L’astensione dei consiglieri togati indipendenti Roberto Fontana e Andrea Mirenda, ufficializzata ieri, è stata decisa, per restare alle dichiarazioni dei protagonisti, «consapevoli della delicatezza della scelta nel quadro degli autovincoli che regolano la materia». Resta il fatto che il “meno due” sulla scheda dell’attuale presidente aggiunto della Cassazione, Pasquale D’Ascola, rimette in gioco l’altro candidato, il segretario generale Stefano Mogini.

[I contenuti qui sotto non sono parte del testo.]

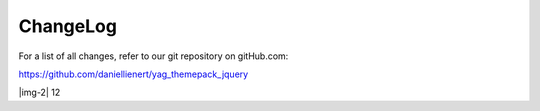 ﻿.. include:: Images.txt

.. ==================================================
.. FOR YOUR INFORMATION
.. --------------------------------------------------
.. -*- coding: utf-8 -*- with BOM.

.. ==================================================
.. DEFINE SOME TEXTROLES
.. --------------------------------------------------
.. role::   underline
.. role::   typoscript(code)
.. role::   ts(typoscript)
   :class:  typoscript
.. role::   php(code)


ChangeLog
---------

For a list of all changes, refer to our git repository on gitHub.com:

https://github.com/daniellienert/yag\_themepack\_jquery

.. t3-field-list-table::
 :header-rows: 1

 - :Version:
       Version:

   :Changes:
         Changes:

 - :Version:
         1.2.3

   :Changes:
         Task: Updated imagesloaded plugin to new version which should fix problems with IE8

         FIX: image size in magnific popup is now updated after content has loaded and the real maximum height is available

         CHG: magnific popup lightbox content for the wookmark theme will refresh the picture also before the image has loaded

         [BUGFIX] Bug #57027 EXT:yag_themepack_jquery 1.2.2 noConflict

         [TASK] Updated Wookmark theme to 1.4.7 and enabled imagesLoaded again

            * Changed defaults for itemWidth and flexibleWidth to work with 1.4.7
            * imagesLoaded plugin now works better with IE8
            * Using flexibleWidth requires imagesLoaded or images won't have correct size

         [CHG] Move Isotope inline code to the footer

 - :Version:
         1.2.2

   :Changes:
         [BUGFIX]: Update isotope to work with YAG 3.x lightbox


 - :Version:
         1.2.1

   :Changes:
         Revert minimum required YAG version to 3.0.0


 - :Version:
         1.2.0

   :Changes:
         ADD: Add the new theme **Wookmark**
         
         ADD: Add the new theme **Google Maps**

         The documentation is now converted to the rest format.


 - :Version:
         1.1.0
   
   :Changes:
         Updated rondell to 1.02
         
         Rondell options are now contained as inline json. Using high res
         images for Rondell lightbox. All js which is needed for the rondell is
         now loaded in the page footer. Removed fancybox specific rondell css.
         Added json2 fallback for older browsers (required for inline json
         options).


 - :Version:
         1.0.1
   
   :Changes:
         Compatibility changes for YAG 2.4


 - :Version:
         1.0.0
   
 - :Changes:
         ADD: Added theme galleria.io
         
         CHG: Updated GalleryView Source and unified theme
         
         CHG: Updated NivoSlider to Version 3.1
         
         Fexed Forge Bugs: #37432, #41757, #41800



 - :Version:
         0.5.2
   
   :Changes:
         CHG: Updated jQuery Rondell to Version 0.9.0.
         
         Add: Rondell gallery Theme.


 - :Version:
         0.5.1
   
   :Changes:
         FIX: Bug in isotope theme. Set minimal YAG Version to 1.5.0


 - :Version:
         0.5.0
   
   :Changes:
         Add jQuery Rondell.
         
         CHG: Updated gallery view source to newest version.
         
         FIX: NivoSlider / GalleryView theme now supports gallery / album view
         
         FIX: Updates Isotope theme and fixed image height.


 - :Version:
         0.4.0
   
   :Changes:
         Add NivoSlider Update: SuperSized to Version 3.2.5


 - :Version:
         0.3.0
   
   :Changes:
         Add NivoSlider
         
         Update: SuperSized


 - :Version:
         0.2.0
   
   :Changes:
         Add: SuperSized and Isotope


 - :Version:
         0.1.0
   
   :Changes:
         Add crossSlide as second jQuery script.


 - :Version:
         0.0.2
   
   :Changes:
         Add manual


 - :Version:
         0.0.1
   
   :Changes:
         Initial upload to TER


|img-2| 12



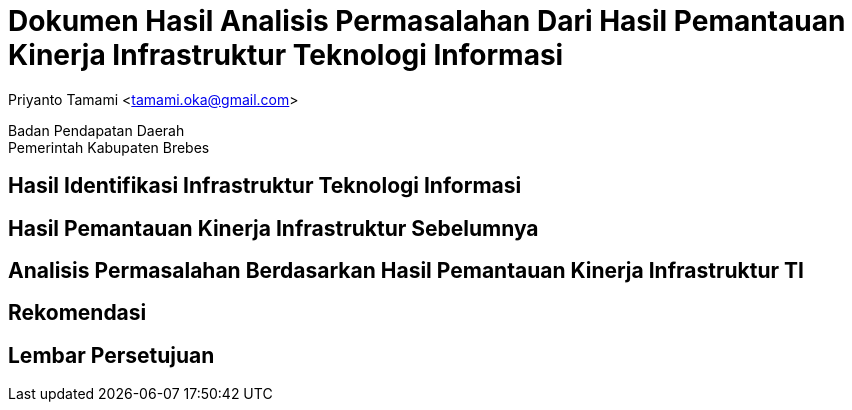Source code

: = Dokumen Hasil Analisis Permasalahan Dari Hasil Pemantauan Kinerja Infrastruktur Teknologi Informasi

[.text-center]
Priyanto Tamami <tamami.oka@gmail.com>

[.text-center]
Badan Pendapatan Daerah +
Pemerintah Kabupaten Brebes

:doctype: article
:author: tamami
:source-highlighter: rouge
:table-caption: Tabel 
:sourcedir: src
:includedir: contents
:imagesdir: images
:chapter-label: Bab
:figure-caption: Gambar 
:icons: font
////
Use this if you create a full cover in one page
:front-cover-image: image::./images/title_page.png[]
////
//:title-logo-image: images/logo-zimera.png


== Hasil Identifikasi Infrastruktur Teknologi Informasi

== Hasil Pemantauan Kinerja Infrastruktur Sebelumnya

== Analisis Permasalahan Berdasarkan Hasil Pemantauan Kinerja Infrastruktur TI

== Rekomendasi

== Lembar Persetujuan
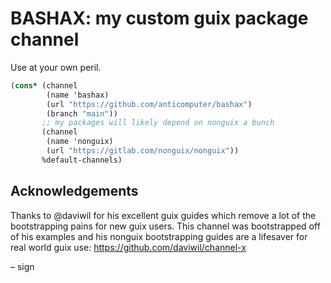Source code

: * BASHAX: my custom guix package channel

Use at your own peril.

#+begin_src scheme
(cons* (channel
        (name 'bashax)
        (url "https://github.com/anticomputer/bashax")
        (branch "main"))
       ;; my packages will likely depend on nonguix a bunch
       (channel
        (name 'nonguix)
        (url "https://gitlab.com/nonguix/nonguix"))
       %default-channels)
#+end_src

** Acknowledgements
Thanks to @daviwil for his excellent guix guides which remove a lot of the
bootstrapping pains for new guix users. This channel was bootstrapped off of
his examples and his nonguix bootstrapping guides are a lifesaver for real
world guix use: https://github.com/daviwil/channel-x

-- sign
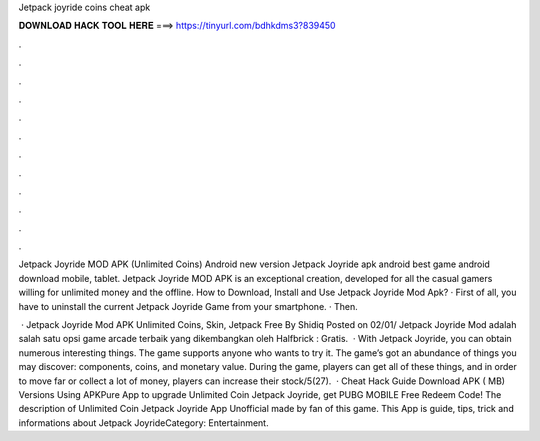 Jetpack joyride coins cheat apk



𝐃𝐎𝐖𝐍𝐋𝐎𝐀𝐃 𝐇𝐀𝐂𝐊 𝐓𝐎𝐎𝐋 𝐇𝐄𝐑𝐄 ===> https://tinyurl.com/bdhkdms3?839450



.



.



.



.



.



.



.



.



.



.



.



.

Jetpack Joyride MOD APK (Unlimited Coins) Android new version Jetpack Joyride apk android best game android download mobile, tablet. Jetpack Joyride MOD APK is an exceptional creation, developed for all the casual gamers willing for unlimited money and the offline. How to Download, Install and Use Jetpack Joyride Mod Apk? · First of all, you have to uninstall the current Jetpack Joyride Game from your smartphone. · Then.

 · Jetpack Joyride Mod APK Unlimited Coins, Skin, Jetpack Free By Shidiq Posted on 02/01/ Jetpack Joyride Mod adalah salah satu opsi game arcade terbaik yang dikembangkan oleh Halfbrick : Gratis.  · With Jetpack Joyride, you can obtain numerous interesting things. The game supports anyone who wants to try it. The game’s got an abundance of things you may discover: components, coins, and monetary value. During the game, players can get all of these things, and in order to move far or collect a lot of money, players can increase their stock/5(27).  · Cheat Hack Guide Download APK ( MB) Versions Using APKPure App to upgrade Unlimited Coin Jetpack Joyride, get PUBG MOBILE Free Redeem Code! The description of Unlimited Coin Jetpack Joyride App Unofficial made by fan of this game. This App is guide, tips, trick and informations about Jetpack JoyrideCategory: Entertainment.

Stando alle previsioni di ieri sera, dall’urna potrebbe alla fine uscire un pareggio ben lontano dall’auspicata «unanimità» dell’assise, che sarà presieduta dal capo dello Stato Sergio Mattarella.
D’Ascola arriva al plenum con in dote quattro dei sei voti della quinta commissione, che è quella competente sugli incarichi direttivi.
Con l’attuale vice di Cassano - la prima presidente donna nella storia della Suprema Corte il cui mandato scade il 9 settembre - sono schierati i togati di sinistra, Maurizio Carbone di Area e Mimma Miele di Magistratura democratica, Michele Forziati di Unicost e il laico di minoranza Ernesto Carbone.